Converter Enterprise (Gratuit pour les utilisateurs de Virtual Center)

www.vmware.com/products/converter/

  • Mêmes fonctionnalités que la version starter avec en plus la possibilité de planifier des tâches et d’obtenir du support.
  • Le logiciel est disponible seulement sous Windows pour convertir des machines, physiques ou virtuelles, avec des OS Windows ! Pour des machines avec des OS Linux nous disposons d’autres solutions et VMware annonce le support Linux pour la prochaine version.

Point important

Pour profiter pleinement des avantages de la virtualisation, il faut être conscient des limites.
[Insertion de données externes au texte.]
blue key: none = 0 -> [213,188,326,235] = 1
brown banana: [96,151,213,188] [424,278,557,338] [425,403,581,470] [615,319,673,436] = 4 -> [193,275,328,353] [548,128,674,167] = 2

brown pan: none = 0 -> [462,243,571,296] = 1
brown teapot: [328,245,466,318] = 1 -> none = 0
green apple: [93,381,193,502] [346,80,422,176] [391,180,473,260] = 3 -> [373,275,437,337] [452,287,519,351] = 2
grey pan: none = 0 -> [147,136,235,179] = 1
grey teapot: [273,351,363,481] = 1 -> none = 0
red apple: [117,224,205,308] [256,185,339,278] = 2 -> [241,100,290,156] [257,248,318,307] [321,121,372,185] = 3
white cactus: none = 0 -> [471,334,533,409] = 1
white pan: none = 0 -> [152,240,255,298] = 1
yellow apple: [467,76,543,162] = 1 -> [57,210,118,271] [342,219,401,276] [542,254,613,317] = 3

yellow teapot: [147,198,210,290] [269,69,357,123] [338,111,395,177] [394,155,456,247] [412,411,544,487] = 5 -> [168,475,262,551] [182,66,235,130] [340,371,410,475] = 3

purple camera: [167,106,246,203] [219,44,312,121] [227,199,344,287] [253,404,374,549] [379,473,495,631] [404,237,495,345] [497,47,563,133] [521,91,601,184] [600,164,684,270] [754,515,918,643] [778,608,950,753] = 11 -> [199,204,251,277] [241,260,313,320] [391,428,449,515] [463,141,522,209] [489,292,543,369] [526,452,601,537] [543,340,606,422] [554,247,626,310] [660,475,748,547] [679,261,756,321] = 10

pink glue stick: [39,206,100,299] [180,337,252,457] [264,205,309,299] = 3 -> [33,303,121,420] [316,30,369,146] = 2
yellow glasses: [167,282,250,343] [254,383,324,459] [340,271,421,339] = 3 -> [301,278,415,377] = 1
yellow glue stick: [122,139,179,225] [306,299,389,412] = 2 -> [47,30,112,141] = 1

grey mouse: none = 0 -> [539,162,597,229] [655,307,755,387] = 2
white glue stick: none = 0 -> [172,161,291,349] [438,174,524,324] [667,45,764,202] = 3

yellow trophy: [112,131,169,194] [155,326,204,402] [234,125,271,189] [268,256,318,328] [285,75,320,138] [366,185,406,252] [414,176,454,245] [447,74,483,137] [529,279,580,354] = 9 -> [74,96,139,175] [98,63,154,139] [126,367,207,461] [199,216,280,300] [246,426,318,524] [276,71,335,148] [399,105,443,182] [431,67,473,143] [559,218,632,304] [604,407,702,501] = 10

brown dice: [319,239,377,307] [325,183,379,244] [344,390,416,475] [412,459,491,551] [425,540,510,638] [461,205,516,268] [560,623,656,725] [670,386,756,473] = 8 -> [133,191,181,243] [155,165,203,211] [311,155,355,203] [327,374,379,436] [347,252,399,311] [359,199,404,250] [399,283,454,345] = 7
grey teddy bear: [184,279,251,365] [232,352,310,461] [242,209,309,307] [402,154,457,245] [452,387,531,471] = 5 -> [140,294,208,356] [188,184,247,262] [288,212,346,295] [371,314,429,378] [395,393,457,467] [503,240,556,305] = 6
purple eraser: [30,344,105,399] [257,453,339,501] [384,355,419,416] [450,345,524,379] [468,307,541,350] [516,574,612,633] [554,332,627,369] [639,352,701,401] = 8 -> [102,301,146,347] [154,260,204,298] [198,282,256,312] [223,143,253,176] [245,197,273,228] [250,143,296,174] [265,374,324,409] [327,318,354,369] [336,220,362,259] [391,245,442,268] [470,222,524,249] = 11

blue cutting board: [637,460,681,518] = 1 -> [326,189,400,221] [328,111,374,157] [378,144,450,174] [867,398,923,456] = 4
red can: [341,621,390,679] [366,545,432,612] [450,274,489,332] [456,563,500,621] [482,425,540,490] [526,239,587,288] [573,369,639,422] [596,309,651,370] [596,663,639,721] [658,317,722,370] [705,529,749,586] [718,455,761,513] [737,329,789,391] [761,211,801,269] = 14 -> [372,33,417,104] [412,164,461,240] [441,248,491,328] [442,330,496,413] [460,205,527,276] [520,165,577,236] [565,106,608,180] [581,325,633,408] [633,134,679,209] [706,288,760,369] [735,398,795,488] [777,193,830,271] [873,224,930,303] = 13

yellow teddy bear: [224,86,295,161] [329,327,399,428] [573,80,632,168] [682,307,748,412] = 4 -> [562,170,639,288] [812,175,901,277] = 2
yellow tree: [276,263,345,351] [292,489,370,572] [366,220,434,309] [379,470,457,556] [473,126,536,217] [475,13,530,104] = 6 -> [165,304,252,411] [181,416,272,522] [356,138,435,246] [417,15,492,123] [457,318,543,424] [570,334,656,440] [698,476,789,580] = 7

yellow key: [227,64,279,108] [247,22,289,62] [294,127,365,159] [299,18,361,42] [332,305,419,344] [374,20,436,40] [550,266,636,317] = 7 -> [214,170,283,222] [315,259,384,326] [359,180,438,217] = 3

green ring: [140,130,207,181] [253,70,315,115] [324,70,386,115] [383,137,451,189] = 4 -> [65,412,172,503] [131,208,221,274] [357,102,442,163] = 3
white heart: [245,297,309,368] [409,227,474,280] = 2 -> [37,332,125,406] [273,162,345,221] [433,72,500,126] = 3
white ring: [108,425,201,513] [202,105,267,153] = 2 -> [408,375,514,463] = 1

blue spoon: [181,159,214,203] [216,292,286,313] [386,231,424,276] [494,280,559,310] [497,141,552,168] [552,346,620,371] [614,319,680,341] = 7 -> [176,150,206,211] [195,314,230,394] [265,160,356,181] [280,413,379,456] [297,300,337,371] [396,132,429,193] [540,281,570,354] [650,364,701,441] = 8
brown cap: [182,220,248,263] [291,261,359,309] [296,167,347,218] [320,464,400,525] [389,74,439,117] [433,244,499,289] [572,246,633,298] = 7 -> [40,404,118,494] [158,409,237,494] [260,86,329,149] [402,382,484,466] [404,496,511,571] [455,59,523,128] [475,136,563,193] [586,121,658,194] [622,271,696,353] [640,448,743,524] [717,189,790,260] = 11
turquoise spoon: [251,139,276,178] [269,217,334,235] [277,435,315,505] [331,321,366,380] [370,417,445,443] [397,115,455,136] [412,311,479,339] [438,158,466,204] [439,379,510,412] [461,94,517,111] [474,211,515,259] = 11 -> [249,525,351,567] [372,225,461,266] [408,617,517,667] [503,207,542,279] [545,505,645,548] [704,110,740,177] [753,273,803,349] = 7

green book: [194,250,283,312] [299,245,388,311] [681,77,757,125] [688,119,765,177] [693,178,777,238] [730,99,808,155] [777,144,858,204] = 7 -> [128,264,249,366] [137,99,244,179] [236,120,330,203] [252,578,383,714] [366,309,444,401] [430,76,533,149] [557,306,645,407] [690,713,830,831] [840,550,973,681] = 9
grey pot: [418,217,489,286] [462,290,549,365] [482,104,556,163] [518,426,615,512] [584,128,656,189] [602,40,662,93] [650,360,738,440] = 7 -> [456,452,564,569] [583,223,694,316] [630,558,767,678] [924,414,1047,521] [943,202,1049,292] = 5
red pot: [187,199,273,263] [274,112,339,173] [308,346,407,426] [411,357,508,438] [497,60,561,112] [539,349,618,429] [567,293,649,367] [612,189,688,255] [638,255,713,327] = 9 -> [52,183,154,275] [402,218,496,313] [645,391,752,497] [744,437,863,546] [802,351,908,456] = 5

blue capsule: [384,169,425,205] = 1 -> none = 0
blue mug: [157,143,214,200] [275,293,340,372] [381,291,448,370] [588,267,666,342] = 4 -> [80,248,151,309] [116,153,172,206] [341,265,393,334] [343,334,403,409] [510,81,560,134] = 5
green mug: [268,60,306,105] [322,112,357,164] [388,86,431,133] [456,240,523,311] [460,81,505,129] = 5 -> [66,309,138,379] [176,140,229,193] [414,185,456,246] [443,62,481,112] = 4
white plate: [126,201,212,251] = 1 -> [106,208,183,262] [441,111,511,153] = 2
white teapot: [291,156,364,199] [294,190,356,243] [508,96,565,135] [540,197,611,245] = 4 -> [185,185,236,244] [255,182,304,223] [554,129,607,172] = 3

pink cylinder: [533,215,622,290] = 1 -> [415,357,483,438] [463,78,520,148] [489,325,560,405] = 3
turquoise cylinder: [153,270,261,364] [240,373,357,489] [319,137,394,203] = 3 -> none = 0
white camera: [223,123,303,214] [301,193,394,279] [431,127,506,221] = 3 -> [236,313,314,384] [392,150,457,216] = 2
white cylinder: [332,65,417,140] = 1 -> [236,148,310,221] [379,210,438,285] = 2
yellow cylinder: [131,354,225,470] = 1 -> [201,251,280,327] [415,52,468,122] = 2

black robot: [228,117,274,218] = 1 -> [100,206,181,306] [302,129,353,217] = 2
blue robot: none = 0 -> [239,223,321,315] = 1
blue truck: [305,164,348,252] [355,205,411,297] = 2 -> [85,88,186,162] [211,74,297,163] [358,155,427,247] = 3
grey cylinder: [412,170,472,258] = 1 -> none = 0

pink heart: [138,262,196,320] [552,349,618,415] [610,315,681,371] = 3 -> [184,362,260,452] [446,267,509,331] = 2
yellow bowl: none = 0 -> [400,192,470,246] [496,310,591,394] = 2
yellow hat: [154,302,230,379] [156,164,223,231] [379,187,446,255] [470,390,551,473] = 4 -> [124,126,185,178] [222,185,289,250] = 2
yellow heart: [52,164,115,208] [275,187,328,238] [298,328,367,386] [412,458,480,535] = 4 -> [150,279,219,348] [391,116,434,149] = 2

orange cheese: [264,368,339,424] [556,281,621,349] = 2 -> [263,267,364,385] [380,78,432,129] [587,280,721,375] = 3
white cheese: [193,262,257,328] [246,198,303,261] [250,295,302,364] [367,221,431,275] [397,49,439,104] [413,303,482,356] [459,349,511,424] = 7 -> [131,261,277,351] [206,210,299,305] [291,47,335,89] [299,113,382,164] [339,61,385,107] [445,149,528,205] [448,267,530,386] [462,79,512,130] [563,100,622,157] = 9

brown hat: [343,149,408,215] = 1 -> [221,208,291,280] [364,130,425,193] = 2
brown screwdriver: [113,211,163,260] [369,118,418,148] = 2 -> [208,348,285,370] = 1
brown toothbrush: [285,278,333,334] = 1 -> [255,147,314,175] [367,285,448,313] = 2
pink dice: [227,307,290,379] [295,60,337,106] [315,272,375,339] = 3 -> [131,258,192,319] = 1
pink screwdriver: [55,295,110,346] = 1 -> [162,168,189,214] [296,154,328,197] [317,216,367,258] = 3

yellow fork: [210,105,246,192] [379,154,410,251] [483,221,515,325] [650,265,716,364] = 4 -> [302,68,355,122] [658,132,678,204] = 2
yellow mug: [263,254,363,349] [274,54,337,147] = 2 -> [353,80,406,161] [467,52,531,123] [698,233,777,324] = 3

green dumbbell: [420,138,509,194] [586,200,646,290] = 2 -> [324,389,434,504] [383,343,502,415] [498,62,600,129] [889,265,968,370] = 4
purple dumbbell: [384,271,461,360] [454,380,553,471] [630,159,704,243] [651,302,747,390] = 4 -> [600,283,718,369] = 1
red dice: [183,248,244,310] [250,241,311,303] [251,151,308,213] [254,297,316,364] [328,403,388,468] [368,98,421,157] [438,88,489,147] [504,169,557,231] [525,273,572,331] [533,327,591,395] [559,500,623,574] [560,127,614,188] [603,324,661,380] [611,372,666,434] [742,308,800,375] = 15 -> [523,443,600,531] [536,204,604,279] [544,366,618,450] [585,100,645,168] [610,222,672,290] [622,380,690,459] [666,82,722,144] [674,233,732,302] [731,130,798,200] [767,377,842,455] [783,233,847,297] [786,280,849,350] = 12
  • Si on souhaite virtualiser des machines physiques, il est impératif qu’elles ne consomment pas intensivement une ou plusieurs ressources (processeur, mémoire ou accès disques).
  • Les mécanismes de partages mis en oeuvre par VMware permettent de faire de la surréservation de ressources. Tolérable pour des machines de tests, la surréservation est à proscrire si on souhaite des performances correctes. Le dimensionnement des serveurs a donc une grande importance sur les performances futures. Nous avons mis au point une méthode de calcul pour dimensionner au plus juste les infrastructures.
  • Le gain de temps pour l’administration quotidienne des systèmes d’exploitation est relativement faible.

Conclusion

Dans ce premier article, nous avons commencé par présenter le contexte de développement des technologies de virtualisation ainsi que les différents modèles. Puis nous avons détaillé les produits VMware et enfin les limites du modèle.
Dans le prochain article, nous donnerons les caractéristiques du service d’hébergement des machines virtuelles que le DIT va ouvrir cette année. En particulier nous décrirons l’architecture, les logiciels, les ressources humaines, les services offerts ainsi que quelques exemples d’utilisation.

Références

[1] FI6/06, Laurent Kling, À la carte, ou la virtualisation avec VMware ESX
[2] Wikipédia, Loi de Moore
[3] Intel and AMD Harware Virtualization
[4] Liste des OS supportés en fonction des produits et spécificités d’installation ou la version pdf.